[TASK LIST]
**1.** List every condition named in the press release on fragile X research that is given with an abbreviation in parentheses, along with that abbreviation.
**2.** Reproduce the part of the press release on fragile X research starting with "Scientists are studying" and going on through "than 100,000 Americans.".
**3.** According to the press release on fragile X research, how much will the National Institutes of Health fund in FXS research this year?
(Beginning of EXCERPTED PASSAGE)
ST. LOUIS, July 21 MO-National-Fragile-X
ST. LOUIS, July 21 /PRNewswire/ -- Breakthrough research findings
describing potentially significant new treatments for fragile X syndrome (FXS)
will be presented to nearly 1,000 family members and professionals at the 11th
International Fragile X Conference in St. Louis July 23-27. More than 200
speakers will describe the latest treatments for symptoms related to the
mutation of the Fragile X gene and powerful new medications being researched.
Multiple early trials are under way of drugs that show great promise for
improving the cognitive, anxiety and behavioral problems associated with FXS.
"Many new treatments target correcting the mechanisms that cause FXS, in
contrast to supportive treatments that address various symptoms that dominated
past research efforts," wrote Elizabeth Berry-Kravis, M.D., Ph.D., in the
National Fragile X Foundation Quarterly
(http://www.fragilex.org/html/journals.htm) journal.
Recently featured in Time
(http://www.time.com/time/magazine/article/0,9171,1818268,00.html) magazine,
Fragile X research is being carried out in all corners of the globe. In the
United States, Congress recently appropriated nearly $2 million for continued
funding of FXS-related public health activities via the Centers for Disease
Control in Atlanta. The National Institutes of Health will fund nearly $25
million in FXS research this year.
The biennial international conference is preceded on July 22 by National
Fragile X Awareness Day, proclaimed by Congress in 2000. FXS, the world's
leading known cause of inherited intellectual disability (formerly referred to
as mental retardation), is also the most common known genetic cause of autism.
Scientists are studying FXS as a possible model for better understanding the
role that genes play in autism. FXS today affects more than 100,000 Americans.
Another one million are carriers of the Fragile X mutation and at risk of
passing it on to their children and developing the newly discovered conditions
of fragile X-associated tremor/ataxia syndrome (FXTAS), a Parkinson's-like
condition causing tremor, balance and memory problems in adults, and fragile
X-associated primary ovarian insufficiency (FXPOI), a condition that can
result in premature menopause for women as early as their late teens.
(End of EXCERPTED PASSAGE)
(Beginning of EXTRACTED INFORMATION)
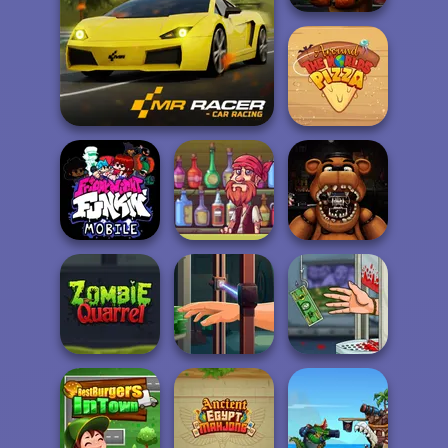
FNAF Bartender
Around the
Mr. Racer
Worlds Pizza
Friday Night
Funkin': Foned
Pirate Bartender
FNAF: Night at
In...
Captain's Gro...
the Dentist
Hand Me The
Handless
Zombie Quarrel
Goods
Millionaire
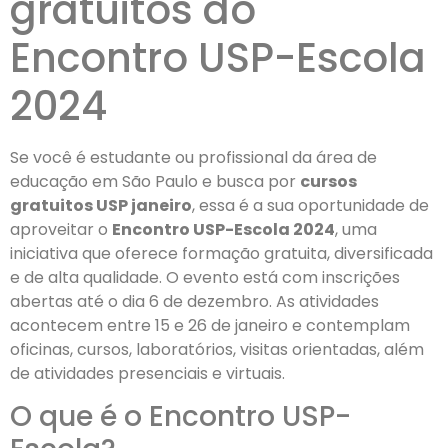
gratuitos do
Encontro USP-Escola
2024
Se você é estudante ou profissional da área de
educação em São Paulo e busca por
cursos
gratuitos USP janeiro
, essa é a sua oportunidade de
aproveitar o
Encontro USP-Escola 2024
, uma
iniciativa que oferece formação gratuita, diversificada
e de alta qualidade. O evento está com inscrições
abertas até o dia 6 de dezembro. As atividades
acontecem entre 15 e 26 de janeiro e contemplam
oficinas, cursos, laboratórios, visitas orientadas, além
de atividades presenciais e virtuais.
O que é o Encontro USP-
(End of EXTRACTED INFORMATION)
(Beginning of EXTRACTED INFORMATION)
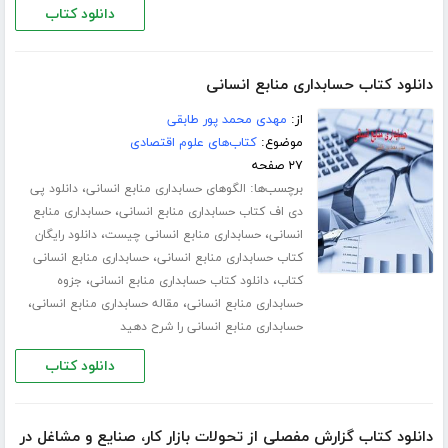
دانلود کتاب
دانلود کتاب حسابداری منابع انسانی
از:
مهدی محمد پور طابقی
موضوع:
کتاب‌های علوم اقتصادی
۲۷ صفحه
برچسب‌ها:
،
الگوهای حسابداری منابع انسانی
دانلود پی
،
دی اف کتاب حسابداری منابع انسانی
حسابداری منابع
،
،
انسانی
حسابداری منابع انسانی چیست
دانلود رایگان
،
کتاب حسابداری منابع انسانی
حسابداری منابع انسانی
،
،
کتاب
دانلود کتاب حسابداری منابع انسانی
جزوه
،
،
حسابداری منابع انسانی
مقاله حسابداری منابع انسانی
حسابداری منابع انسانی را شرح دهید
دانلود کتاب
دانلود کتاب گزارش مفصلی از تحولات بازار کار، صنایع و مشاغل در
(End of EXTRACTED INFORMATION)
(Beginning of EXTRACTED INFORMATION)
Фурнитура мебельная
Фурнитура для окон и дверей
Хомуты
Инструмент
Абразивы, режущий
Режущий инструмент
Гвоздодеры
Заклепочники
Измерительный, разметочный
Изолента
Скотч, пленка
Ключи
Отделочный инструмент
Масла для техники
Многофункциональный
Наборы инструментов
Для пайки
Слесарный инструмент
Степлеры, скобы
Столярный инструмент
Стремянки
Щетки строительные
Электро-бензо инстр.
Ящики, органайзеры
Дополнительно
(End of EXTRACTED INFORMATION)
[ANSWERS TO THE PROBLEMS]
**1.**
- fragile X syndrome (FXS)
- fragile X-associated tremor/ataxia syndrome (FXTAS)
- fragile X-associated primary ovarian insufficiency (FXPOI)

**2.**
Scientists are studying FXS as a possible model for better understanding the
role that genes play in autism. FXS today affects more than 100,000 Americans.

**3.** Nearly $25 million.